TASK TO CARRY OUT
Reformat all of the items below as a numbered list, omitting any blank lines.
——
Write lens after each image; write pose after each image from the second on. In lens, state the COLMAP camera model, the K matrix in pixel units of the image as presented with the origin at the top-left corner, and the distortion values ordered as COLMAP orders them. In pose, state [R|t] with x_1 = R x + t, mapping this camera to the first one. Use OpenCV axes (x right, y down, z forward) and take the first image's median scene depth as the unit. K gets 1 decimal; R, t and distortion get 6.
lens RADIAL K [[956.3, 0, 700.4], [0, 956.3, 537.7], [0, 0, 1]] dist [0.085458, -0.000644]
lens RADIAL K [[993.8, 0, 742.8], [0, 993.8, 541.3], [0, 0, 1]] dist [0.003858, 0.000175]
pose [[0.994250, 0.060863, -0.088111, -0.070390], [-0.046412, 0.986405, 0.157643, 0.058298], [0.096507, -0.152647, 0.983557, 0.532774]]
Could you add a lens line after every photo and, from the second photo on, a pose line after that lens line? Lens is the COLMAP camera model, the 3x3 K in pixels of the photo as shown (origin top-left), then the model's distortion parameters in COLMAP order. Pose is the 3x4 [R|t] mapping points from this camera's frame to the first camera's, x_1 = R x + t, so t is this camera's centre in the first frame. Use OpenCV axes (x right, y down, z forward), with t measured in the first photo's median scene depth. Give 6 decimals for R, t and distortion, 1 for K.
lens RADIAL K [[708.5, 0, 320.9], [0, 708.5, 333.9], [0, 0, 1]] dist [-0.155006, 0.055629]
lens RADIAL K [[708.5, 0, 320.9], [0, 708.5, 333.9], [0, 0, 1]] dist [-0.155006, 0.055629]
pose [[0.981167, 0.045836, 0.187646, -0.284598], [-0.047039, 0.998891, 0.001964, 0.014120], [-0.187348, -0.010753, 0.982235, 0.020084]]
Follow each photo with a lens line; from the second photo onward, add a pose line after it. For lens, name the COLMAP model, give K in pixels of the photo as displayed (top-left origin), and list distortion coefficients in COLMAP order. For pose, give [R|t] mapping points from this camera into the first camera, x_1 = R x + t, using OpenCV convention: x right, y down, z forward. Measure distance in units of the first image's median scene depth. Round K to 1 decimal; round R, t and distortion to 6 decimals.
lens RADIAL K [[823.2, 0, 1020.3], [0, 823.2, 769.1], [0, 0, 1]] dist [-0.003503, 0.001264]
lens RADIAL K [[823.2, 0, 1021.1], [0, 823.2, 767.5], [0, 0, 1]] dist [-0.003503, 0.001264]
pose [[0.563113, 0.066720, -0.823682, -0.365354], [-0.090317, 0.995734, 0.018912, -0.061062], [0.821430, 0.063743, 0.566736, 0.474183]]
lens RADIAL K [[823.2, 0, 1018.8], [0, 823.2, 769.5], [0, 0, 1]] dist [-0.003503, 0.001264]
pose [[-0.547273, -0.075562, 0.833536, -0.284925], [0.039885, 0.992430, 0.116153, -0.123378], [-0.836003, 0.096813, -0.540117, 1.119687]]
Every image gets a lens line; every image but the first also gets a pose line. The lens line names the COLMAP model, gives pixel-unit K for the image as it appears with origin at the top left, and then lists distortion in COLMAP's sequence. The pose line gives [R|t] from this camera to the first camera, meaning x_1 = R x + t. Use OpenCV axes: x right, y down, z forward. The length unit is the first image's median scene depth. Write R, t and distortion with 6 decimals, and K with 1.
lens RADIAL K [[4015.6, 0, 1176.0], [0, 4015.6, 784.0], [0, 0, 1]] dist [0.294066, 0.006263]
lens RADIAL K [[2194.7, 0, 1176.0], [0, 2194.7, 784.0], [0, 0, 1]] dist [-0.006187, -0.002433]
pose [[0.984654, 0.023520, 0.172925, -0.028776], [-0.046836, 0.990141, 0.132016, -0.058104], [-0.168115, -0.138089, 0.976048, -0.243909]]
——
ANSWER TO THE EXERCISE
1. Write lens after each image; write pose after each image from the second on. In lens, state the COLMAP camera model, the K matrix in pixel units of the image as presented with the origin at the top-left corner, and the distortion values ordered as COLMAP orders them. In pose, state [R|t] with x_1 = R x + t, mapping this camera to the first one. Use OpenCV axes (x right, y down, z forward) and take the first image's median scene depth as the unit. K gets 1 decimal; R, t and distortion get 6.
2. lens RADIAL K [[956.3, 0, 700.4], [0, 956.3, 537.7], [0, 0, 1]] dist [0.085458, -0.000644]
3. lens RADIAL K [[993.8, 0, 742.8], [0, 993.8, 541.3], [0, 0, 1]] dist [0.003858, 0.000175]
4. pose [[0.994250, 0.060863, -0.088111, -0.070390], [-0.046412, 0.986405, 0.157643, 0.058298], [0.096507, -0.152647, 0.983557, 0.532774]]
5. Could you add a lens line after every photo and, from the second photo on, a pose line after that lens line? Lens is the COLMAP camera model, the 3x3 K in pixels of the photo as shown (origin top-left), then the model's distortion parameters in COLMAP order. Pose is the 3x4 [R|t] mapping points from this camera's frame to the first camera's, x_1 = R x + t, so t is this camera's centre in the first frame. Use OpenCV axes (x right, y down, z forward), with t measured in the first photo's median scene depth. Give 6 decimals for R, t and distortion, 1 for K.
6. lens RADIAL K [[708.5, 0, 320.9], [0, 708.5, 333.9], [0, 0, 1]] dist [-0.155006, 0.055629]
7. lens RADIAL K [[708.5, 0, 320.9], [0, 708.5, 333.9], [0, 0, 1]] dist [-0.155006, 0.055629]
8. pose [[0.981167, 0.045836, 0.187646, -0.284598], [-0.047039, 0.998891, 0.001964, 0.014120], [-0.187348, -0.010753, 0.982235, 0.020084]]
9. Follow each photo with a lens line; from the second photo onward, add a pose line after it. For lens, name the COLMAP model, give K in pixels of the photo as displayed (top-left origin), and list distortion coefficients in COLMAP order. For pose, give [R|t] mapping points from this camera into the first camera, x_1 = R x + t, using OpenCV convention: x right, y down, z forward. Measure distance in units of the first image's median scene depth. Round K to 1 decimal; round R, t and distortion to 6 decimals.
10. lens RADIAL K [[823.2, 0, 1020.3], [0, 823.2, 769.1], [0, 0, 1]] dist [-0.003503, 0.001264]
11. lens RADIAL K [[823.2, 0, 1021.1], [0, 823.2, 767.5], [0, 0, 1]] dist [-0.003503, 0.001264]
12. pose [[0.563113, 0.066720, -0.823682, -0.365354], [-0.090317, 0.995734, 0.018912, -0.061062], [0.821430, 0.063743, 0.566736, 0.474183]]
13. lens RADIAL K [[823.2, 0, 1018.8], [0, 823.2, 769.5], [0, 0, 1]] dist [-0.003503, 0.001264]
14. pose [[-0.547273, -0.075562, 0.833536, -0.284925], [0.039885, 0.992430, 0.116153, -0.123378], [-0.836003, 0.096813, -0.540117, 1.119687]]
15. Every image gets a lens line; every image but the first also gets a pose line. The lens line names the COLMAP model, gives pixel-unit K for the image as it appears with origin at the top left, and then lists distortion in COLMAP's sequence. The pose line gives [R|t] from this camera to the first camera, meaning x_1 = R x + t. Use OpenCV axes: x right, y down, z forward. The length unit is the first image's median scene depth. Write R, t and distortion with 6 decimals, and K with 1.
16. lens RADIAL K [[4015.6, 0, 1176.0], [0, 4015.6, 784.0], [0, 0, 1]] dist [0.294066, 0.006263]
17. lens RADIAL K [[2194.7, 0, 1176.0], [0, 2194.7, 784.0], [0, 0, 1]] dist [-0.006187, -0.002433]
18. pose [[0.984654, 0.023520, 0.172925, -0.028776], [-0.046836, 0.990141, 0.132016, -0.058104], [-0.168115, -0.138089, 0.976048, -0.243909]]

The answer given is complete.